I know, I’m normally not one to jump on the band-wagon of the crude humor comedy, but there is something ridiculously good-natured about the Harold and Kumar movies that I just can’t deny. They’re silly, stoner comedies that poke fun at pretty much everything. They even make fun of the 3D filming process they shot this film in. That seems either counter-productive or hypocritical, but they don’t really care, and neither do I.
It’s six years after the last harold and Kumar adventure, and harold is married, has a good job, a nice house, and is expecting his in-law family for the holidays. His father in-law brought a Christmas tree that he grew himself – a prize tree. While the family is out at church, Kumar stops by and accidently the tree is burned down. This next adventure is the search for a perfect replacement tree before the family gets home.
Sure it’s a fairly preposterous set-up, be then, these movies are fairly preposterous anyway, so in this context its’ pretty acceptable. The usual shenanigans are present, various moments of drug use, off-color jokes about race or religion, and one or two moments of make genital nudity, faux as it may be. but we get added drama of Harold and Kumar not speaking to one another because Harold is acting like a grown-up and Kumar can’t seem to accept that. But Kumar is faced with an adult situation and has to make a choice. Ah, the troubled bromance. Will they finally see that one friend can’t live without the other? Can there be a middle ground for each of them? Light one up and find out!
We see many familiar faces in this from the previous films, such as David Krumholtz and Eddie Kaye Thomas, and some new ones, such a Patton Oswalt in a brief scene as a mall Santa. Elias Koteas is here, Danny Trejo as Harold’s father in law, and Bobby Lee are all great. Including the Wafflebot! Oh, yes, the Wafflebot. The best toy ever. And of course, it’s not a Harold and Kumar movie without the ever so talented Neil Patrick Harris, or NPH, as he is now oft referred. NPH does it all in this, sings, dances, pokes fun at his own gayness, and makes us laugh. He kinda is the reason you watch these movies, just to see what he’ll do.

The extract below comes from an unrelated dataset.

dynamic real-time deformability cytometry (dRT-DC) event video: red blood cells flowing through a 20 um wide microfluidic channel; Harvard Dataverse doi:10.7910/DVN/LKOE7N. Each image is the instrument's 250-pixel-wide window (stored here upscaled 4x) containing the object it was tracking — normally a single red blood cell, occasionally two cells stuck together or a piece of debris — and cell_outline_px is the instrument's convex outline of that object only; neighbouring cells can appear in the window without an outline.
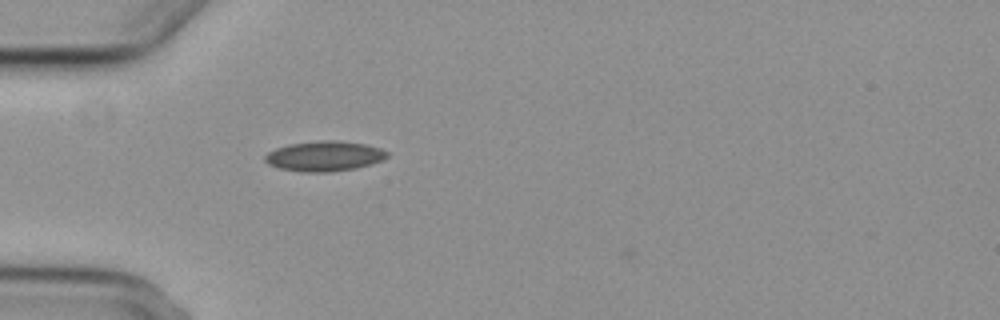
{"species": "common noctule bat (a hibernating species)", "species_latin": "Nyctalus noctula", "temperature_condition": "cold", "stored_images_in_passage": 3, "camera_frame_rate_fps": 3000, "um_per_image_px": 0.085, "animal": {"sex": "female", "body_mass_g": 29.2, "forearm_length_mm": 56.3}, "frame": {"image": 1, "passage_image": 3, "time_ms": 2.333, "image_size_px": [1000, 320], "cell_outline_px": [[388, 156], [384, 160], [372, 164], [356, 168], [328, 172], [304, 172], [280, 168], [268, 164], [264, 160], [264, 156], [268, 152], [276, 148], [288, 144], [320, 140], [336, 140], [364, 144], [380, 148], [388, 152]], "centroid_in_image_um": [27.58, 13.27], "position_along_channel_um": 57.4, "area_um2": 21.5}}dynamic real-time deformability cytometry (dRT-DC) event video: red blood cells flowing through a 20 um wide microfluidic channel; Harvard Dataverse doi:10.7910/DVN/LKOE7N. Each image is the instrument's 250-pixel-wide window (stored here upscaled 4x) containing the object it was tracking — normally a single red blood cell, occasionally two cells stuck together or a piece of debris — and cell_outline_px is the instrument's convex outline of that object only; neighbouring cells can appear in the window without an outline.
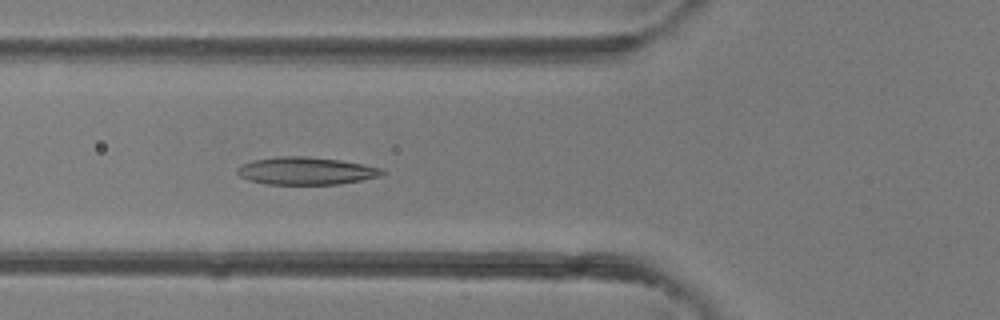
{"species": "common noctule bat (a hibernating species)", "species_latin": "Nyctalus noctula", "temperature_condition": "room temperature", "stored_images_in_passage": 41, "camera_frame_rate_fps": 3000, "um_per_image_px": 0.085, "animal": {"sex": "female"}, "frame": {"image": 1, "passage_image": 15, "time_ms": 4.667, "image_size_px": [1000, 320], "cell_outline_px": [[388, 172], [380, 176], [360, 180], [336, 184], [268, 184], [248, 180], [240, 176], [236, 172], [236, 168], [252, 160], [276, 156], [308, 156], [340, 160], [364, 164], [384, 168]], "centroid_in_image_um": [26.03, 14.51], "position_along_channel_um": 99.8, "area_um2": 23.41}}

There’s really a little more in this third Harold and Kumar movie that breaches the realm of reality, but who cares, it’s all dopey fun, and when your target audience is the stoners, do you really concern yourself with following the guidelines of reality? I think not. Just ask Wafflebot. And these are the same writers here as for the first two, so at least there’s some consistentcy in the material. You’ll have to decide whether that’s a positive thing. But they do manage to add some holiday fun by shooting a segment in claymation style a-la Rankin/Bass, though they’re probably rolling over in their graves based on what happens in that sequence.

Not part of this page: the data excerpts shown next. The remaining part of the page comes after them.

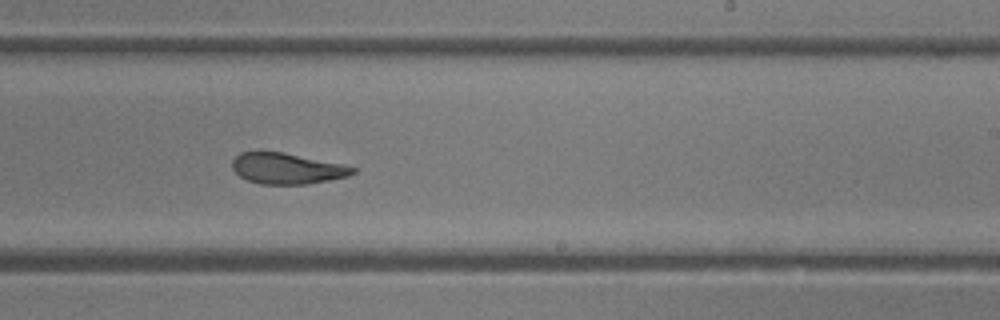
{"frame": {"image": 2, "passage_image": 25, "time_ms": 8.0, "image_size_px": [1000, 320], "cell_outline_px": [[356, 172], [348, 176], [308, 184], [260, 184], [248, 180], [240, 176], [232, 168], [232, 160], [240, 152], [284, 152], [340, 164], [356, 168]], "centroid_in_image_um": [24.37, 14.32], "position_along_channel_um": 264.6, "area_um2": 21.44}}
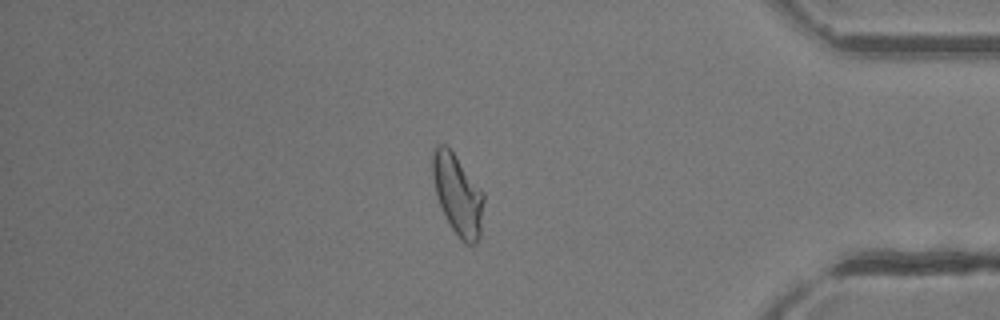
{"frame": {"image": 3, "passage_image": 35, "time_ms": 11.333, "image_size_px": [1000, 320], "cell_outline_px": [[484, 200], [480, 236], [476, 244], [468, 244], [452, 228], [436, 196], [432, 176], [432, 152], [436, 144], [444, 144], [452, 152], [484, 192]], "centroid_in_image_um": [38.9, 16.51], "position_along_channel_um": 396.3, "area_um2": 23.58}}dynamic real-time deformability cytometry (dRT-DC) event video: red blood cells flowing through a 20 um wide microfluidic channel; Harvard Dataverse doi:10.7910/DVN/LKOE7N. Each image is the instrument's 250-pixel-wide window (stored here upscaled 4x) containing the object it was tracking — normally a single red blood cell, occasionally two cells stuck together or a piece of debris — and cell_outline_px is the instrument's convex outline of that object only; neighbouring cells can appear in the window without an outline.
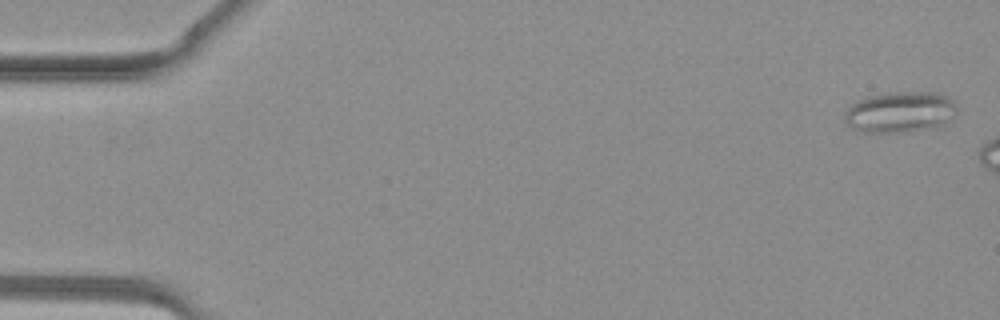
{"species": "common noctule bat (a hibernating species)", "species_latin": "Nyctalus noctula", "temperature_condition": "warm", "stored_images_in_passage": 8, "camera_frame_rate_fps": 3000, "um_per_image_px": 0.085, "animal": {"sex": "female", "body_mass_g": 19.3, "forearm_length_mm": 54.1}, "frame": {"image": 1, "passage_image": 1, "time_ms": 0.0, "image_size_px": [1000, 320], "cell_outline_px": [[956, 112], [948, 124], [940, 128], [908, 132], [856, 132], [844, 120], [844, 112], [852, 104], [868, 96], [884, 92], [940, 92], [948, 96], [956, 104]], "centroid_in_image_um": [76.56, 9.54], "position_along_channel_um": 8.4, "area_um2": 27.57}}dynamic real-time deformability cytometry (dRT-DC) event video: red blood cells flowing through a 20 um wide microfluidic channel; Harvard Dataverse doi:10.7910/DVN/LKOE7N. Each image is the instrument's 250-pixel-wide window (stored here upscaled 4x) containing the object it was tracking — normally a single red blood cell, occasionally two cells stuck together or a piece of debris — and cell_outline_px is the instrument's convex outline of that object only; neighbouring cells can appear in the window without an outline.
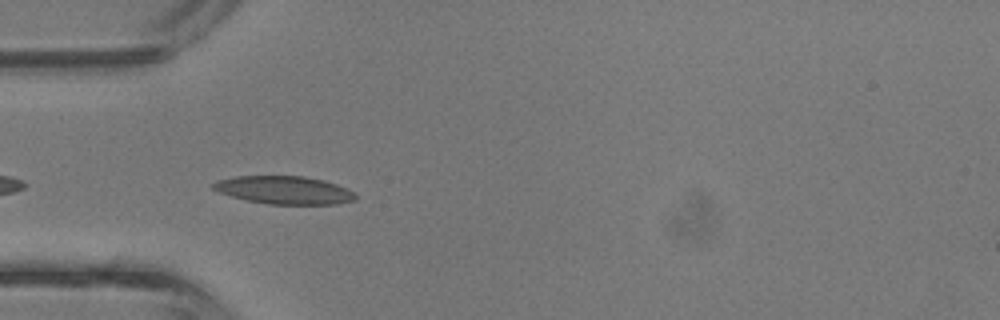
{"species": "common noctule bat (a hibernating species)", "species_latin": "Nyctalus noctula", "temperature_condition": "room temperature", "stored_images_in_passage": 6, "camera_frame_rate_fps": 3000, "um_per_image_px": 0.085, "animal": {"sex": "male", "body_mass_g": 13.3}, "frame": {"image": 1, "passage_image": 4, "time_ms": 1.0, "image_size_px": [1000, 320], "cell_outline_px": [[356, 200], [336, 204], [268, 204], [248, 200], [232, 196], [220, 192], [212, 188], [212, 184], [216, 180], [236, 176], [304, 176], [324, 180], [348, 188], [356, 192]], "centroid_in_image_um": [24.2, 16.15], "position_along_channel_um": 60.8, "area_um2": 23.24}}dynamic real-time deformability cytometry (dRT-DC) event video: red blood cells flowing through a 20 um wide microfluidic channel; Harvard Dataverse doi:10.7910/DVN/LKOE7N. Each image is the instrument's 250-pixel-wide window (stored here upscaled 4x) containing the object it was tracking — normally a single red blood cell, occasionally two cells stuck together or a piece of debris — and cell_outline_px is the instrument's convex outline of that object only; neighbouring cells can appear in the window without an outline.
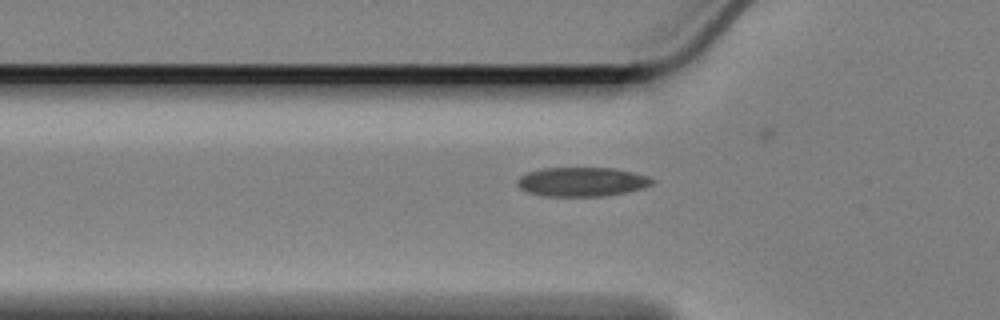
{"species": "Egyptian fruit bat (a non-hibernating species)", "species_latin": "Rousettus aegyptiacus", "temperature_condition": "cold", "stored_images_in_passage": 31, "camera_frame_rate_fps": 3000, "um_per_image_px": 0.085, "animal": {"sex": "female"}, "frame": {"image": 1, "passage_image": 3, "time_ms": 0.667, "image_size_px": [1000, 320], "cell_outline_px": [[656, 180], [652, 184], [644, 188], [628, 192], [604, 196], [544, 196], [528, 192], [520, 188], [516, 184], [520, 176], [528, 172], [540, 168], [616, 168], [648, 176]], "centroid_in_image_um": [49.48, 15.45], "position_along_channel_um": 76.3, "area_um2": 23.06}}
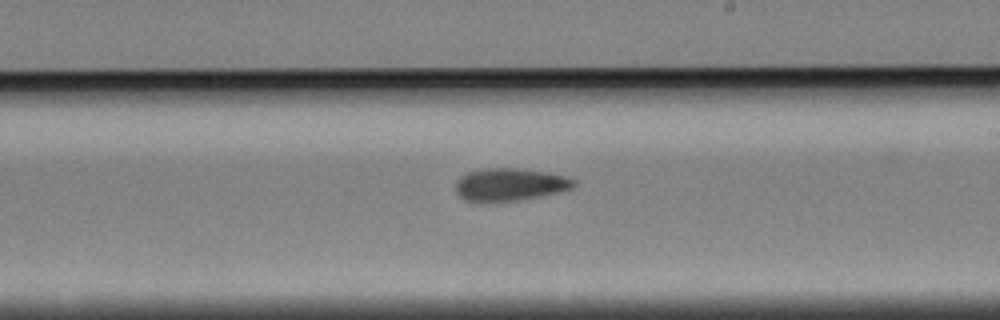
{"frame": {"image": 2, "passage_image": 18, "time_ms": 5.667, "image_size_px": [1000, 320], "cell_outline_px": [[576, 184], [572, 188], [540, 196], [516, 200], [464, 200], [456, 192], [456, 184], [468, 172], [484, 168], [516, 168], [548, 172], [564, 176], [576, 180]], "centroid_in_image_um": [43.38, 15.66], "position_along_channel_um": 245.6, "area_um2": 21.79}}
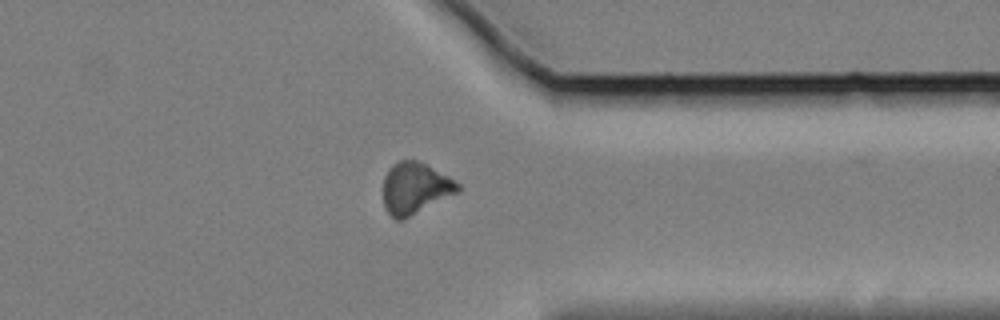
{"frame": {"image": 3, "passage_image": 30, "time_ms": 9.667, "image_size_px": [1000, 320], "cell_outline_px": [[460, 188], [456, 192], [400, 220], [396, 220], [388, 212], [384, 204], [384, 176], [392, 164], [400, 160], [416, 160], [448, 176], [460, 184]], "centroid_in_image_um": [35.24, 15.96], "position_along_channel_um": 376.2, "area_um2": 21.56}}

A Very Harold and Kumar 3D Christmas isn’t for everyone, but it’s goofy and funny if you let yourself enjoy it. And the 3D is actually fun here, and that’s saying something seeing as how we feel about 3D now. I’m sick of it, but at least they use it to their advantage and then go ahead and make fun of it, too.
Yep, A Very Harold and Kumar 3D Christmas is the kind of ridiculous, stoner humor you expect it to be, and if you’re ok with that, you’ll have a good time. I did. It even has a warm and fuzzy holiday ending. But some of that might have to do with the weed. A solid three and a half kittenhands. More if you smoke beforehand, and I figure most people will.
~ Neil T. Weakley, your average movie-goer, unable to resist the simple shenanigans of Harold and Kumar, and NPH!